Selected passage

Nope nope nope. She chose to kick you, that's 100% on her. DV offenders often blame the person they hit for their behaviour and it's not on. You are exactly zero responsible for her choice to kick you. Doesn't matter what you did or didn't say/do.



cabbagesfordays said:


> I can tell you some complaints:
> 
> I am inconsistent in helping with chores and *sometimes I don't do them well.*
> I forget a lot, especially before taking my meds. This leads into some arguments where it looks like I'm fabricating facts, or lying. This was quite bad before I was diagnosed and got on meds, but it was 2 years ago and has improved quite significantly.




So you don't do the chores to her standards? In your shoes I'd just stop doing them then, lol. I am ADHD myself so I get it, I forget things too on occasion. That is beyond your control AND you sought medical help (I have not), so she can't blame you for that.



Divinely Favored said:


> Secure the passports out of her control first and foremost


The child's absolutely. Not hers though, I wouldn't advise that.


----------



## Cynthia (Jan 31, 2014)

Evinrude58 said:


> My perspective is if he pulls all the weight of earning a living, she SHOULD take care of the chores at home. If that’s not her cup of tea, get out and get a job and they can share the chores.

Data
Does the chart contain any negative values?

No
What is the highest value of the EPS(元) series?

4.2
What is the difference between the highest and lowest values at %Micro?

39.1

To do
Condense the paragraph of the forum thread above that begins "Nope nope nope" into a short bulleted list that keeps its main points.

Expected answer
- Her choice to kick you is entirely her responsibility.
- Domestic violence offenders often blame the person they hit, and that is not acceptable.
- You bear no responsibility for her choice, whatever you did or didn't say or do.